→ PROBLEM REQUIREMENTS: Copy the following lines word for word, starting with the line that contains "genus: Sparganium" and going on through the line that contains "scientific name: Otidea onotica".

* Start *

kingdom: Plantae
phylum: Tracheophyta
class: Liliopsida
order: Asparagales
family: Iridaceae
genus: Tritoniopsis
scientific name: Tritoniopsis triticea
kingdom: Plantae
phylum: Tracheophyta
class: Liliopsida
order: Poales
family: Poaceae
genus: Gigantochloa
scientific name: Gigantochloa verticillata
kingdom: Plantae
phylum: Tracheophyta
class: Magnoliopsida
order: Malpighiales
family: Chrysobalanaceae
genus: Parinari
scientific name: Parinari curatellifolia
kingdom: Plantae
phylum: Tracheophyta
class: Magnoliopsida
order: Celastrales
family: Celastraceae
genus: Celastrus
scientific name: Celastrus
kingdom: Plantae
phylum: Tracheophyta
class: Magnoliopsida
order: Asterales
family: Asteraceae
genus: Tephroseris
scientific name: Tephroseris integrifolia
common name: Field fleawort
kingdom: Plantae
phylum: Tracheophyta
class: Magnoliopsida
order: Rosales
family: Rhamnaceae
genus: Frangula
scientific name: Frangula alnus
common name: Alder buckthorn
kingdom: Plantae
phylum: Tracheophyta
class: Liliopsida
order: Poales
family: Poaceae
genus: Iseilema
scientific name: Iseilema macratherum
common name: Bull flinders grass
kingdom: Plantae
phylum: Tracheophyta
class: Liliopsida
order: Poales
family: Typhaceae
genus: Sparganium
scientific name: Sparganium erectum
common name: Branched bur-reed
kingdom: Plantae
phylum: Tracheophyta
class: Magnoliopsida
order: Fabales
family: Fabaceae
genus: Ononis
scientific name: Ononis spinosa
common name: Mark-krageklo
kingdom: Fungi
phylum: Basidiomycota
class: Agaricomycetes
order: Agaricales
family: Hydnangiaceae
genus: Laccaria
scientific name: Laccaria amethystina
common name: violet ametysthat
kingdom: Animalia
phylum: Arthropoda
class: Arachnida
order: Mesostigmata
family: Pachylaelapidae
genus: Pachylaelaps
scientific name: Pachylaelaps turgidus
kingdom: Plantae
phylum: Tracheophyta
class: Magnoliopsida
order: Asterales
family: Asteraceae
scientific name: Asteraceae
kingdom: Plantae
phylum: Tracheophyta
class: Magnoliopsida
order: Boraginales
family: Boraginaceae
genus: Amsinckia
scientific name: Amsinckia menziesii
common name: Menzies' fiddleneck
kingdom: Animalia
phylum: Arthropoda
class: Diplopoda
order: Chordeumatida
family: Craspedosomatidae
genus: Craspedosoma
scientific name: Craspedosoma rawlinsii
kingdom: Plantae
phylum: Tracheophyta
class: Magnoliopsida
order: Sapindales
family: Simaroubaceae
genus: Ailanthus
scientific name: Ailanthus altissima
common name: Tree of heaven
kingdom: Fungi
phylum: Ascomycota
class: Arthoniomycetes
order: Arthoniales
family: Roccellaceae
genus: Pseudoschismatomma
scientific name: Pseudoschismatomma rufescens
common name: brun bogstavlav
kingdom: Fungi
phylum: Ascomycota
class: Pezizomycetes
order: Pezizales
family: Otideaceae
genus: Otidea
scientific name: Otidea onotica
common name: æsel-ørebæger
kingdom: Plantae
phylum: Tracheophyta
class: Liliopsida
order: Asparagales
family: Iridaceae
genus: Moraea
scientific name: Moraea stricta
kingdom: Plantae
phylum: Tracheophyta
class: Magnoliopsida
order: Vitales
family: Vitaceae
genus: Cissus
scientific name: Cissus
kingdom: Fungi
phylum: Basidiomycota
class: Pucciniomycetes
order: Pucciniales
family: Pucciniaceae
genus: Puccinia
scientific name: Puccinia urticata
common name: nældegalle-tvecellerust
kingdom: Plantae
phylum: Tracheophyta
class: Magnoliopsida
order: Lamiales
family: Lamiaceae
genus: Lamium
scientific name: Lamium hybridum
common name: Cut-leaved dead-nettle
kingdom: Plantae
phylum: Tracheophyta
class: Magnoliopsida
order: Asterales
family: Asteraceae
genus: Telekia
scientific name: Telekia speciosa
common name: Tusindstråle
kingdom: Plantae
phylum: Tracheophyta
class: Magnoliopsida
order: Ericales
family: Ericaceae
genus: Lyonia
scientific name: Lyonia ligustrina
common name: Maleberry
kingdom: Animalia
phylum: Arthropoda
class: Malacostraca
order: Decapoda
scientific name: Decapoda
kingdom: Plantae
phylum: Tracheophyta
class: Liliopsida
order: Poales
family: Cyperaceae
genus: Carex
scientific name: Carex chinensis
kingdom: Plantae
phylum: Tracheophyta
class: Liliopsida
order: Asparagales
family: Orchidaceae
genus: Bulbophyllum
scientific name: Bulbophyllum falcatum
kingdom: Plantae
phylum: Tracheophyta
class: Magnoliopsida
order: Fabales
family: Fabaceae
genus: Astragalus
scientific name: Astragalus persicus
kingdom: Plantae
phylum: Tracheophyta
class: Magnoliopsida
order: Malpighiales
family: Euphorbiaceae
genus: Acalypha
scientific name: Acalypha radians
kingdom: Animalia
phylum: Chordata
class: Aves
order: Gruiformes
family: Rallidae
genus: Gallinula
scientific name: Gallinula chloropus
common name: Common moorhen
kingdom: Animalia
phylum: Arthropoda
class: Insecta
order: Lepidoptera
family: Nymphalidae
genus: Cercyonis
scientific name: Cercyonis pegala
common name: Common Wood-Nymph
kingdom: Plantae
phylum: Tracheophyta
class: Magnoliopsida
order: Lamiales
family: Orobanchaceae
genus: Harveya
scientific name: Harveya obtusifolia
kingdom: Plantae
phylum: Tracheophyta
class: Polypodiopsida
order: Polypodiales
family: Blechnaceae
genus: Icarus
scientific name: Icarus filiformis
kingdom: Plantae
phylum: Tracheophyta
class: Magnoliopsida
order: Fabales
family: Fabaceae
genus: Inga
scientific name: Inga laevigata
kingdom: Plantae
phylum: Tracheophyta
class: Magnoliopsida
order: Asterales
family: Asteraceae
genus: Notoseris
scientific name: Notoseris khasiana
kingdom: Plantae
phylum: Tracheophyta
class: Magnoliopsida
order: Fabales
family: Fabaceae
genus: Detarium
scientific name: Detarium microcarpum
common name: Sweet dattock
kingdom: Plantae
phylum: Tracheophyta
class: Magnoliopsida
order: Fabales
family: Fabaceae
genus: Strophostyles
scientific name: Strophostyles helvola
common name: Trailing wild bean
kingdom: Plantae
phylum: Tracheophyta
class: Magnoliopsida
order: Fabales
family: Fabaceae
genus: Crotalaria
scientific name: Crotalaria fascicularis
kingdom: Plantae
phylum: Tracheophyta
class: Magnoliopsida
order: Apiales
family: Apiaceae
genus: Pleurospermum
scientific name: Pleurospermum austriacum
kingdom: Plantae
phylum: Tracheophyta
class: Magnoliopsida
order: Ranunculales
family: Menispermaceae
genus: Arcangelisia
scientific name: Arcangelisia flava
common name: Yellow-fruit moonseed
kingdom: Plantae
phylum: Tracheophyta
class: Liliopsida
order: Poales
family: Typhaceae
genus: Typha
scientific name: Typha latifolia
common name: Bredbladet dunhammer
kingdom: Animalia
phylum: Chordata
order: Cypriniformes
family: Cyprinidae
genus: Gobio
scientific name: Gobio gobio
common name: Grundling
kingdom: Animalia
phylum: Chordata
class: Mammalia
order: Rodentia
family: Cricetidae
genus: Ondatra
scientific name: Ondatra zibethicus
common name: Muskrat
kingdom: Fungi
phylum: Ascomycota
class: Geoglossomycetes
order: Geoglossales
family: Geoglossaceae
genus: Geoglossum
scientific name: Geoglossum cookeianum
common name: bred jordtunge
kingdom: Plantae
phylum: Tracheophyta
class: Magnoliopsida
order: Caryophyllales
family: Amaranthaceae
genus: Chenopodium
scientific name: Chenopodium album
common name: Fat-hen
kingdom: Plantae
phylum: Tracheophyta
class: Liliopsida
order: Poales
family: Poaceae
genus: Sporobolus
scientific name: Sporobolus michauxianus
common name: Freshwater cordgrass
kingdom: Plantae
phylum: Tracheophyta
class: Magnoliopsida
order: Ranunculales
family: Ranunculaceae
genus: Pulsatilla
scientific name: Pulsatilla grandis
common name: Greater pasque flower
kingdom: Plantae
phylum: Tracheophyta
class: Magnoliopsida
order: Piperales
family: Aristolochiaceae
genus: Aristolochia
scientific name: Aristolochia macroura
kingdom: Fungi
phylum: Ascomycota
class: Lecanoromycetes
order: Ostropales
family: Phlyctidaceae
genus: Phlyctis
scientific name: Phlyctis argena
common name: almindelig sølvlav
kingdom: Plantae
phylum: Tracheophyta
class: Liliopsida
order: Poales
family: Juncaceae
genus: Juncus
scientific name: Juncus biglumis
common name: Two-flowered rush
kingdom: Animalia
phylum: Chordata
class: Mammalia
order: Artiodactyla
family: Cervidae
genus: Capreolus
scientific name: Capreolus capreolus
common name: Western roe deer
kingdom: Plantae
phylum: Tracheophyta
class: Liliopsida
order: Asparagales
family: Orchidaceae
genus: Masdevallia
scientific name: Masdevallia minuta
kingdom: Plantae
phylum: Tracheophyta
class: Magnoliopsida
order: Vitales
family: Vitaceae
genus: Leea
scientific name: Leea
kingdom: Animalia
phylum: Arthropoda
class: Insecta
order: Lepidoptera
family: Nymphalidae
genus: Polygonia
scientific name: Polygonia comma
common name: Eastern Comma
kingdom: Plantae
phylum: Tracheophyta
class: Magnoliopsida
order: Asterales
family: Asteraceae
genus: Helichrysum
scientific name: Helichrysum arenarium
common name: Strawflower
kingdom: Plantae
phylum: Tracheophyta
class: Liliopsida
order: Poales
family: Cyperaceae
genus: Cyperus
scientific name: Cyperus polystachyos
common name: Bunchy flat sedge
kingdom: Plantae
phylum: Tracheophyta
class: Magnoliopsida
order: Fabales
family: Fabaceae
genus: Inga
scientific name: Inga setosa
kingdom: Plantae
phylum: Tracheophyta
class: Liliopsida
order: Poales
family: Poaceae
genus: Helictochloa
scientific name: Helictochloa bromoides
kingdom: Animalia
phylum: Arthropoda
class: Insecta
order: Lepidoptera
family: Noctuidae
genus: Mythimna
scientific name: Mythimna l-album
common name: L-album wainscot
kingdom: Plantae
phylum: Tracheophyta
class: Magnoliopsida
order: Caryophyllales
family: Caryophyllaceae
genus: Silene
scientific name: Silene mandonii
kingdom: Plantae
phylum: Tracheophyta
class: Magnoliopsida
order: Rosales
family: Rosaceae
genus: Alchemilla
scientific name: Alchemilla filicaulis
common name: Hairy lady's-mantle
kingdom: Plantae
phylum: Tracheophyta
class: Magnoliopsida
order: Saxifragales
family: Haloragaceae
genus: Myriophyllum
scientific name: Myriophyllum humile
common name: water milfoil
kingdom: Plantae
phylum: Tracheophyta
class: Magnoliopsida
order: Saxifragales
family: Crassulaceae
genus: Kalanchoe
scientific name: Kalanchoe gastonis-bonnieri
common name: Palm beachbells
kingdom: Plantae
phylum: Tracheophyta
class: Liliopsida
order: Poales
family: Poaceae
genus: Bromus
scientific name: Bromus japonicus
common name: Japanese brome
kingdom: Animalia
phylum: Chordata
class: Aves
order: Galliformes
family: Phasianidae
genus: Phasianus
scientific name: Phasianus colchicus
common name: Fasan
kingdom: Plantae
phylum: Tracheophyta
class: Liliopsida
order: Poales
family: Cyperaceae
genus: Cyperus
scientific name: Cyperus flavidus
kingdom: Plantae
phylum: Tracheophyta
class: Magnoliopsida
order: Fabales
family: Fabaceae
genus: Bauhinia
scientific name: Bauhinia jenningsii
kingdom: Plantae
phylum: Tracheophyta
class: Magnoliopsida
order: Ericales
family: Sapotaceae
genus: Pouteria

* End *

→ OUTPUT:
genus: Sparganium
scientific name: Sparganium erectum
common name: Branched bur-reed
kingdom: Plantae
phylum: Tracheophyta
class: Magnoliopsida
order: Fabales
family: Fabaceae
genus: Ononis
scientific name: Ononis spinosa
common name: Mark-krageklo
kingdom: Fungi
phylum: Basidiomycota
class: Agaricomycetes
order: Agaricales
family: Hydnangiaceae
genus: Laccaria
scientific name: Laccaria amethystina
common name: violet ametysthat
kingdom: Animalia
phylum: Arthropoda
class: Arachnida
order: Mesostigmata
family: Pachylaelapidae
genus: Pachylaelaps
scientific name: Pachylaelaps turgidus
kingdom: Plantae
phylum: Tracheophyta
class: Magnoliopsida
order: Asterales
family: Asteraceae
scientific name: Asteraceae
kingdom: Plantae
phylum: Tracheophyta
class: Magnoliopsida
order: Boraginales
family: Boraginaceae
genus: Amsinckia
scientific name: Amsinckia menziesii
common name: Menzies' fiddleneck
kingdom: Animalia
phylum: Arthropoda
class: Diplopoda
order: Chordeumatida
family: Craspedosomatidae
genus: Craspedosoma
scientific name: Craspedosoma rawlinsii
kingdom: Plantae
phylum: Tracheophyta
class: Magnoliopsida
order: Sapindales
family: Simaroubaceae
genus: Ailanthus
scientific name: Ailanthus altissima
common name: Tree of heaven
kingdom: Fungi
phylum: Ascomycota
class: Arthoniomycetes
order: Arthoniales
family: Roccellaceae
genus: Pseudoschismatomma
scientific name: Pseudoschismatomma rufescens
common name: brun bogstavlav
kingdom: Fungi
phylum: Ascomycota
class: Pezizomycetes
order: Pezizales
family: Otideaceae
genus: Otidea
scientific name: Otidea onotica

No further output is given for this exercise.